■ Excerpt provided:
/---
QCon San Francisco 2021 November 1-5, 2021 | | Mind the Software Gap: How We Can Operationalize Privacy & Compliance

This presentation is now available to view on InfoQ.com

What You’ll Learn

Hear some of the ways GDPR and CCPA can influence software.
Learn about some of the practical solutions to protecting data privacy and security.

Abstract

With legislation like GDPR and CCPA, it has become newly urgent for organizations to understand internal and external data flows. In the push towards compliance, software organizations have been discovering just how difficult it is to maintain an up-to-date picture of data inventory and data flows. A major challenge is that modern software teams are developing and deploying software quickly and in decentralized ways. When each code change can cause data flow changes, building a clear, up-to-date map of data flows becomes more and more elusive. The state of the art (using human processes; catching data as it flows to untrusted locations) leaves gaps.

Understanding software behavior makes up a big part of the compliance gap--and automated techniques can help. In this talk, I discuss just what it could look like to get visibility into data flows and hint at what kinds of solutions could get us there.

Question:

You were assistant professor at Carnegie Mellon and now you're CEO of a company. What led to that transition?

Answer:

For the last 10+ years, I'd been going after this problem of how can we build tools to help software teams better understand their software. I had decided that security and privacy was going to be one of the big application domains. The whole time I really tried to keep an eye on what was the best way to make impact building software tools for security and privacy. For the first few years, it was pretty clear that academia was the best place to do this because the world didn't care so much about it yet and a lot of the ideas I was thinking about weren't ready for primetime. But in the last couple of years, it's become really clear that companies care more about it, consumers care more about it, regulators care more about it, and the tooling ecosystem has gotten to a place where we can start building tools to automate some of the software problems that people have been treating as process problems. What data are my teams using, where are they sending that data, and what are they doing with that data? For me, it wasn't so much as a decision to switch between academia and running a company. Every year I ask myself, is what I'm doing right now the way to best make impact doing this? When GDPR came along, I thought about this question and concluded that building a product was the way to bring the tooling that I wanted to help the biggest number of developers.
\---
■ How to complete this task: Can you resume the QCon talk page on operationalizing privacy and compliance, picking up right after its last sentence? The items play no part in this work.

(Dataset entries)
/---
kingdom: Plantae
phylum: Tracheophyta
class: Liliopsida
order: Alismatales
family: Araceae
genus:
\---
■ Exercise answer:
Question:

What's the goal of this talk?

Answer:

Part of it is education. I talk to a lot of companies these days about their problems with monitoring their data. The state of the art seems to be asking people what they're doing with their data and telling them and telling them to fill it into a spreadsheet. I want to reach as many people as possible and tell them it doesn't have to be this way. My goal here is to, step one, tell people, you can have nicer things than what you have now, and then, step two, lay out, here's some options about other things you can do. Hopefully, one of the conclusions people will come to is they need the kinds of tools that we're building, because I think that especially when we started working in this space, GDPR was pretty new, people were just starting to get their heads around this.

Question:

Can you give me some examples?

Answer:

There's a class of problems that I was hearing about over and over again that inspired a large part of our solution now, which is developers accidentally writing passwords and logs. When I first started hearing this problem, I was skeptical that this was really a problem. I was like, it doesn't seem like that big of a deal. Why haven't you solved it yet? Over the last year, I’ve seen this becoming an increasingly serious problem. And because of GDPR, companies now need to notify their users to change their passwords if they discover passwords in logs and there's been a lot more discussion around this question. It's also analogous to many other problems that might sound like bigger deals, like sending credit card numbers or health information to Twilio or Salesforce, or using data for purposes it’s not supposed to be used The most recent was Twitter using two-factor authentication phone numbers for advertising. I really like this Hacker News thread from a few months ago when RobinHood had the passwords and logs problem or the leak passwords problem, and someone said, how can they possibly do this? Everyone said, here's one time I accidentally logged passwords to Apache; here’s another time passwords ended up in one of my crash dumps. There are just many ways to do it. The reason I think passwords in logs is a really good example is that it can happen at any time and passwords are hard to detect. Your password could be anything. It's really hard to pattern match: like, OK, if you see like a bunch of stuff with three dashes in between, that's the password. This is something that if you're doing code review, you'll probably miss because it's usually not like log-password, but log my user, log something that contains some part of a user in it. At Akita, we’re very focused on solving this class of problems: how do we take sensitive data and provide tools that tell you this is where it goes? We’re building tools to support better software practices to move faster without leaking data.

Question:

In your talk, will you be talking about the product or the practices?

Answer:

We're still in stealth mode, so we're not talking about the product publicly yet. I'm going to outline the classes of problems that you should be worried about, some ways you can mitigate those concerns today, as well as where the gaps still are. If you are interested in still filling those gaps, you should come talk to me.

Question:

What do you want someone to leave the talk with?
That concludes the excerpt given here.